Não consigo me locomover de um ponto A até o B sem que alguém, no meio do trajeto, me puxe pelo braço perguntando o que achei do filme "Pobres Criaturas", de Yorgos Lanthimos.
Imagino que minha obsessão por personagens femininas tenham me transformado numa espécie de ímã para a tortuosa pergunta: afinal, o filme é ou não feminista?!
Protagonizado pela personagem Bella Baxter, interpretada por Emma Stone, "Pobres Criaturas" vem atraindo multidões aos cinemas e, com a fúria de um cajado de Moisés, separa o público em
dois grupos heterogêneos.
O primeiro rotula o filme como uma fantasia masculina, quiçá pedófila, que objetifica a protagonista; e o segundo o celebra como uma libertadora fábula sobre o prazer feminino.
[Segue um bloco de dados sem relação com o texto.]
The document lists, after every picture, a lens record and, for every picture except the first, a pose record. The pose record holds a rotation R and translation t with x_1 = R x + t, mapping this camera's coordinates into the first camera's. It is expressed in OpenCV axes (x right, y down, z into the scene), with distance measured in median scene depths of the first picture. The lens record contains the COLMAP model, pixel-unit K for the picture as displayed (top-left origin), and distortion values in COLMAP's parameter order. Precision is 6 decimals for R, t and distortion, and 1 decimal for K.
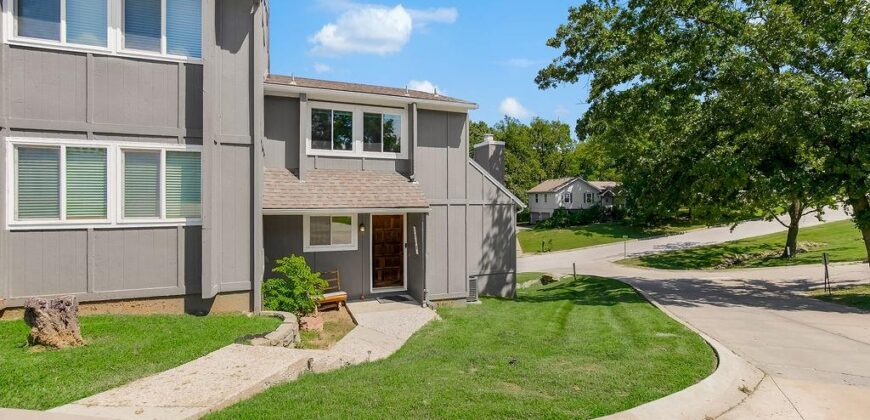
lens RADIAL K [[409.0, 0, 437.9], [0, 409.0, 203.5], [0, 0, 1]] dist [-0.011136, 0.004515]
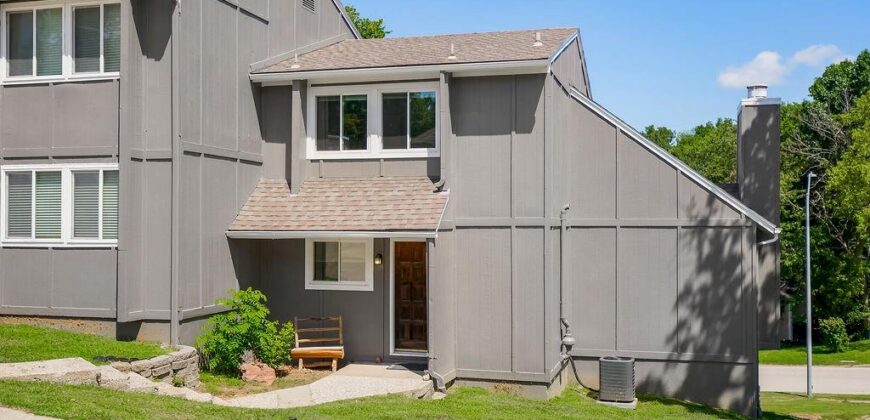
lens RADIAL K [[856.6, 0, 433.5], [0, 856.6, 210.6], [0, 0, 1]] dist [0.023130, 0.000000]
pose [[0.785650, -0.007353, -0.618628, 0.822690], [-0.002614, 0.999881, -0.015203, -0.001734], [0.618666, 0.013561, 0.785537, -0.093095]]
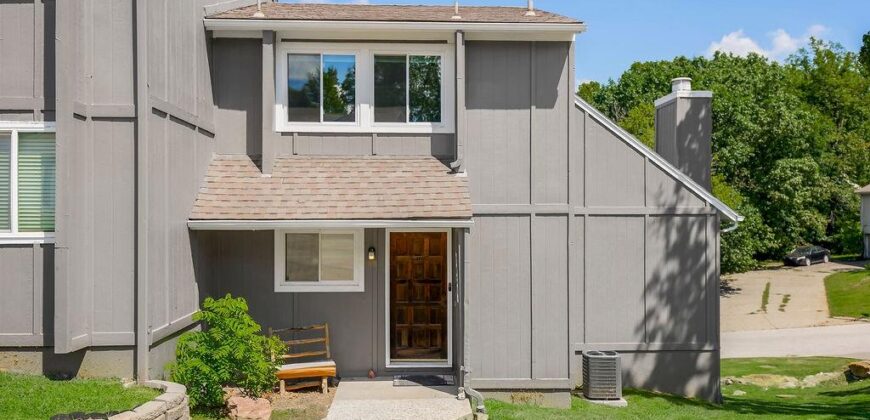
lens RADIAL K [[732.1, 0, 435.3], [0, 732.1, 216.6], [0, 0, 1]] dist [0.044771, -0.045520]
pose [[0.940990, 0.001236, -0.338432, 0.262511], [-0.001195, 0.999999, 0.000330, 0.006304], [0.338432, 0.000094, 0.940991, 0.052242]]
Atenção: spoilers adiante. "Pobres Criaturas" é a saga de uma Frankenstein de mangas bufantes. Um experimento de um cientista excêntrico a partir do corpo de uma grávida com morte cerebral, trazida de volta à vida por meio de um transplante —sendo o doador do cérebro ninguém menos do que o bebê que ela esperava. Ou seja, Bella Baxter é mãe e filha, mulher e menina, ao mesmo tempo.
É a partir desta bizarra configuração, somada à jornada de autodescobrimento associada ao sexo da protagonista, que se desenrolam as acusações de que o filme contribui à cultura da pedofilia.
Mas Bella Baxter me parece ser exatamente o contrário do ideal feminino perpetuado pela cultura da pedofilia, que é um corpo de menina com (suposta) mentalidade de mulher. Daí a velha e doentia justificativa: "mas ela é muito madura para a idade dela".
A protagonista, por sua vez, tem corpo de mulher e mente de criança. Pedófilos não estão interessados em cérebros. O que define a pedofilia é a atração sexual por crianças impúberes, o que definitivamente não é o caso de Bella —cujo corpo já gerou uma criança.
"Ah, mas ela é uma criança". É e não é. Ela é as duas coisas e nenhuma. A mulher não é só corpo. E não é só mente. Nunca é possível separá-los, ou hierarquizá-los —ainda que a gente insista em fazer isso,
achando que cabe à mente controlar os instintos do corpo.
A sabedoria do corpo feminino não é subestimada pelo roteiro, o que é um avanço. Não acredito que o filme incentive a pedofilia, mas se o conjunto da obra é feminista ou não, isso fica para a semana que vem.